New research from a retail specialist has suggested that supermarkets that have cultivated good relations with British farms will do the best in the immediate aftermath of the UK’s exit from the EU.
The new report from Kantar Retail has found that the price of fresh produce was likely to go up, at least in the short-term, when the UK leaves the EU within the next few years.
It believes that those supermarkets with headquarters in the UK, such as Tesco, Sainsbury’s and Morrisons, would find their ability to import goods from the EU hit by a weaker sterling/euro exchange rate.
This may force many to look at the domestic market to source produce for their shelves. As an example it has shown that Tesco sources around 50 per cent of butter and cheese from milk sourced from EU member states.
Despite being based outside the UK, the report said discounters like Aldi and Lidl could still be well-placed to absorb the rise in food prices.
“Crucially, in their attempts to position themselves as genuine weekly shopping destinations, both Aldi and Lidl have drastically increased and improved their fresh offer, with sales from fruit and vegetable, meat, poultry and bread now accounting for 50 per cent of sale,” the report said.
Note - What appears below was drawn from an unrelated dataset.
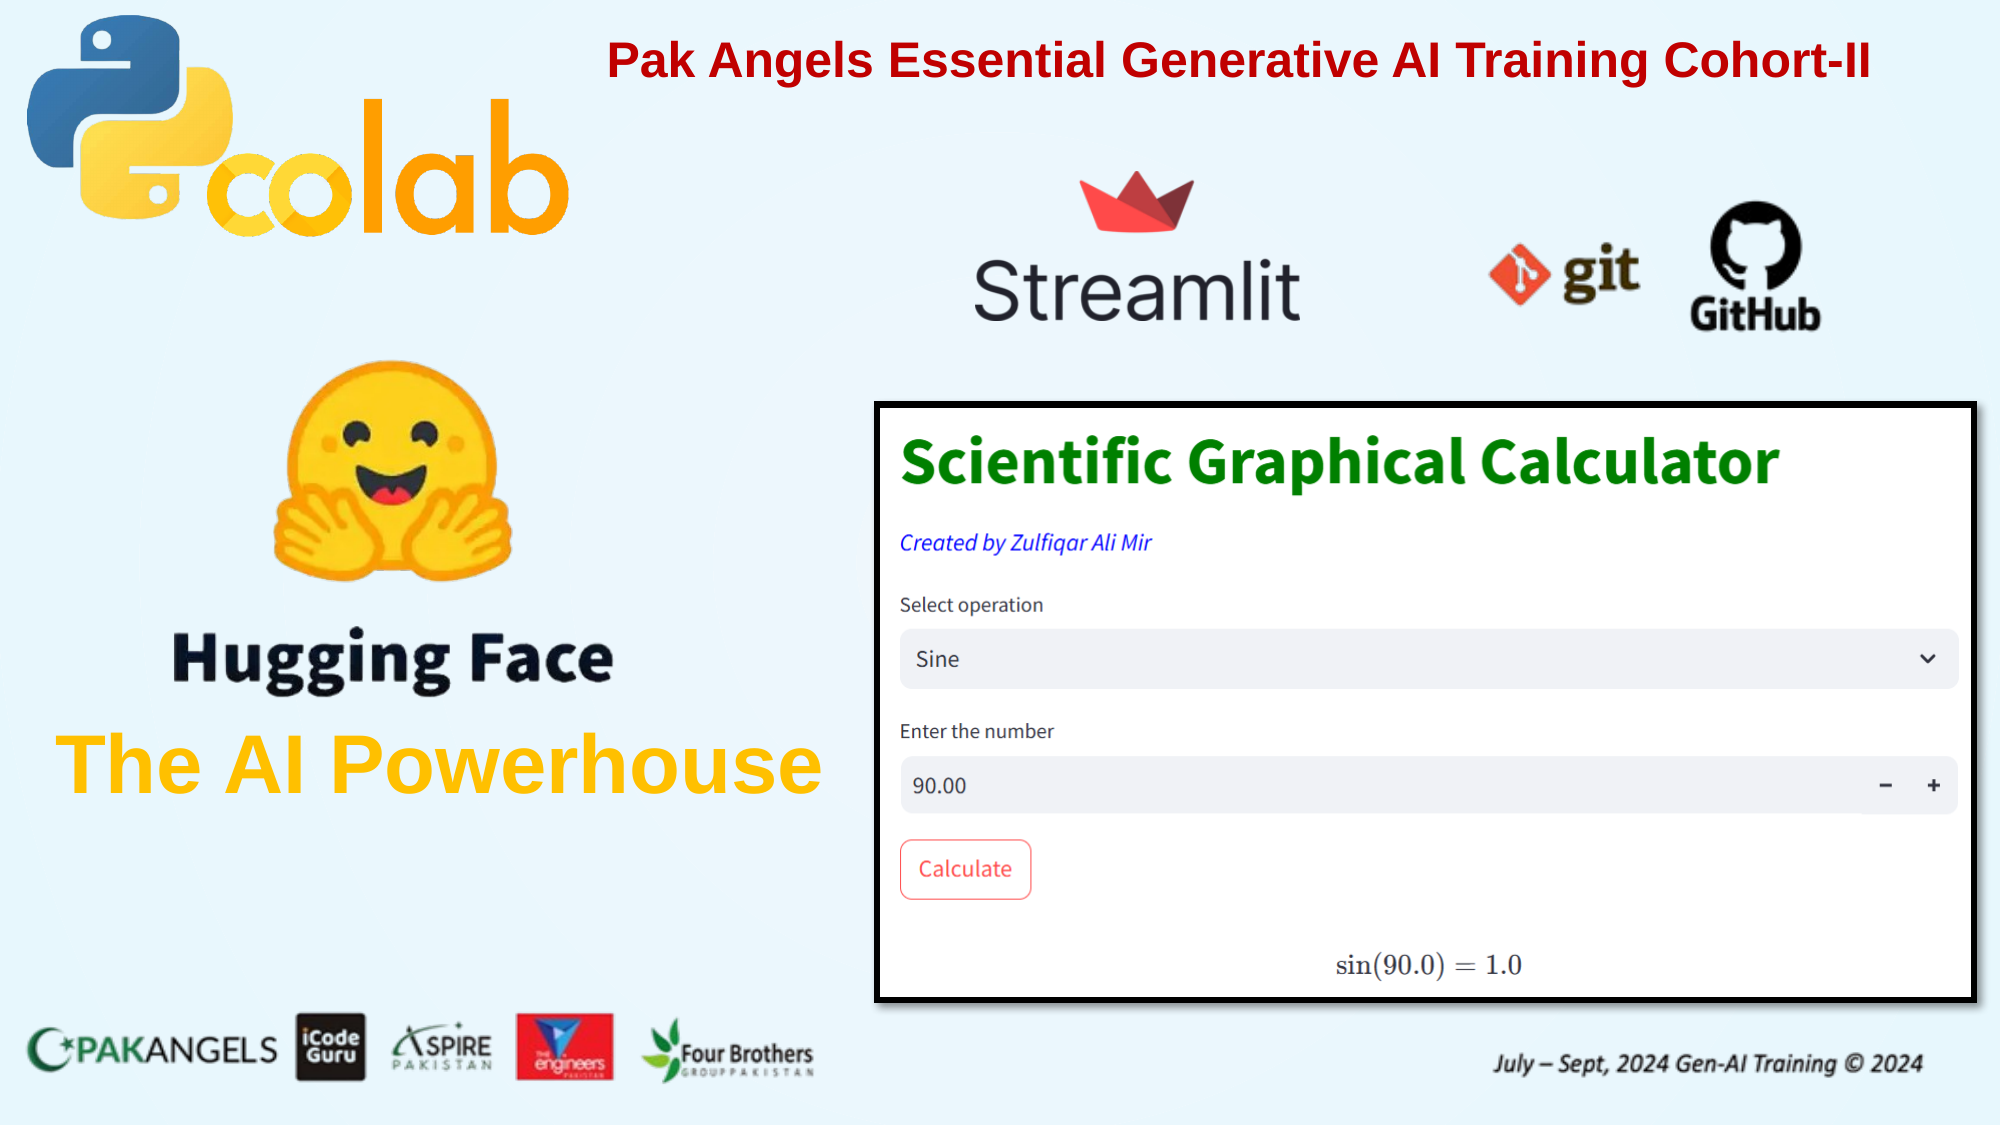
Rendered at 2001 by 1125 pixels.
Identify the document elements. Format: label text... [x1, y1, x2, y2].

“In this time, they have been the most proactive in driving provenance and localism, with Aldi implementing a 100 per cent British fresh meat policy. This heightened relationship with British farmers means they are in a stronger position than their rivals in the immediate term.”
This research may suggest that British farmers may see an increase in domestic demand for their produce, as prices for produce from the rest of Europe increase as tariffs are imposed on imports.
However, the analysis fails to point out that this is only one possible outcome. Much is unknown about the future of food prices post-Brexit and while domestic demand might increase farmers exporting grains, livestock and other agricultural products to the EU may find they are no longer competitive with rivals on the Continent.